Como tenía un trozo de chocolate blanco también lo fundí y lo usé para coronar cada roca con un delicado pellizco de ese chocolate blanco y un piñón caramelizado (rocas personalizadas, mon cheri…).
Metemos la bandeja en el frigorífico y, buscando alguna distracción que nos salve de los malos pensamientos y las peores tentaciones, esperamos, como mínimo, una hora. Después de ese tiempo, podemos pecar, aunque (ahí va otra contradicción) algunos consideran que el chocolate es la única religión verdadera…
¿Y SI DISPONGO DE MÁS DE 15 MINUTOS?
Si disponemos de un poco más de tiempo y nuestra adicción al chocolate, y a la creación, requieren de nuevas preparaciones para sorprender al paladar y a los amigos, podemos embarcarnos en unas cáscaras de naranja (y limón) caramelizadas, mojadas en Cointreau y bañadas en chocolate negro. Sí, la sola evocación de este postre (que acaba de salir de mi laboratorio casero) provoca suspiros en los espíritus más sensibles.
2 naranjas grandes de piel gruesa + 2 limones grandes de piel gruesa
El peso de las cáscaras en azúcar morena
Una copa de Cointreau
Una tableta de chocolate negro para fundir
Haciendo unos pocos cortes verticales y cuidadosos separamos la cáscara de naranjas y limones en no más de cuatro trozos por pieza de fruta. Retiramos con delicadeza un poco de esa parte blanca del interior de la cáscara sin romper ésta ni dejarla excesivamente delgada. Ponemos agua en el fuego y cuando hierva añadimos las cáscaras. Las dejamos hervir a fuego moderado durante cinco minutos, tiramos el agua y volvemos a repetir la misma operación (hervir cinco minutos y cambiar el agua) otras cuatro o cinco veces, lo que nos servirá para eliminar un posible exceso de amargura. Retiramos las cáscaras con cuidado para no romperlas y las cortamos en tiras del grosor del dedo meñique (por poner una referencia sencilla). Las pesamos, y preparamos algo menos del mismo peso en azúcar morena.

Cáscaras caramelizadas (versión 1,0). Admito que el emplatado es mejorable, pero el churreteo del chocolate y el Cointreau también resulta provocador, ¿o no?
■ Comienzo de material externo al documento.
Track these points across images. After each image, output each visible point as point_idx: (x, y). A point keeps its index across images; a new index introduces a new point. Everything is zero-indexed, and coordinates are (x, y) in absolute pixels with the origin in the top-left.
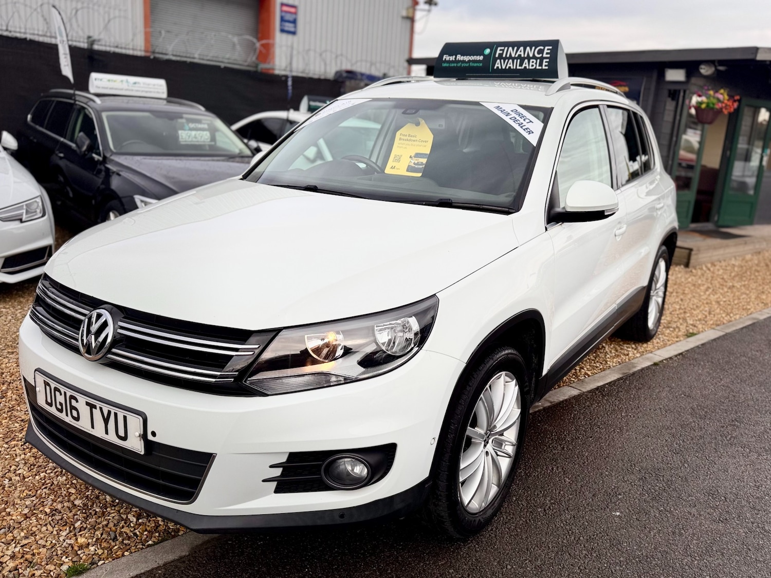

En una sartén amplia ponemos el azúcar y las cáscaras. Con el fuego suave dejamos que el azúcar se vaya fundiendo y que las cáscaras se empapen con ese sirope. Antes de que se peguen, cuando ya apenas queda caramelo, las retiramos y las ponemos, bien separadas unas de otras, en un papel vegetal. Las dejamos enfriar y secarse, como mínimo, durante toda la noche. Cuando ya están bien secas las emborrizamos con un poco de azúcar morena y las mojamos, ligeramente, en Cointreau.
Finalmente fundimos chocolate negro, dejamos que al enfriarse se espese un poco y mojamos cada tira de cáscara en esa crema. Volvemos a colocarlas en el papel vegetal, las ponemos en el frigorífico y cuando pasé el tiempo reglamentario (una hora, al menos) ya están listas para… seguir pecando.
A mi me gusta combinarlas con queso añejo… Y no se muy bien por qué, ni tengo interés en saberlo.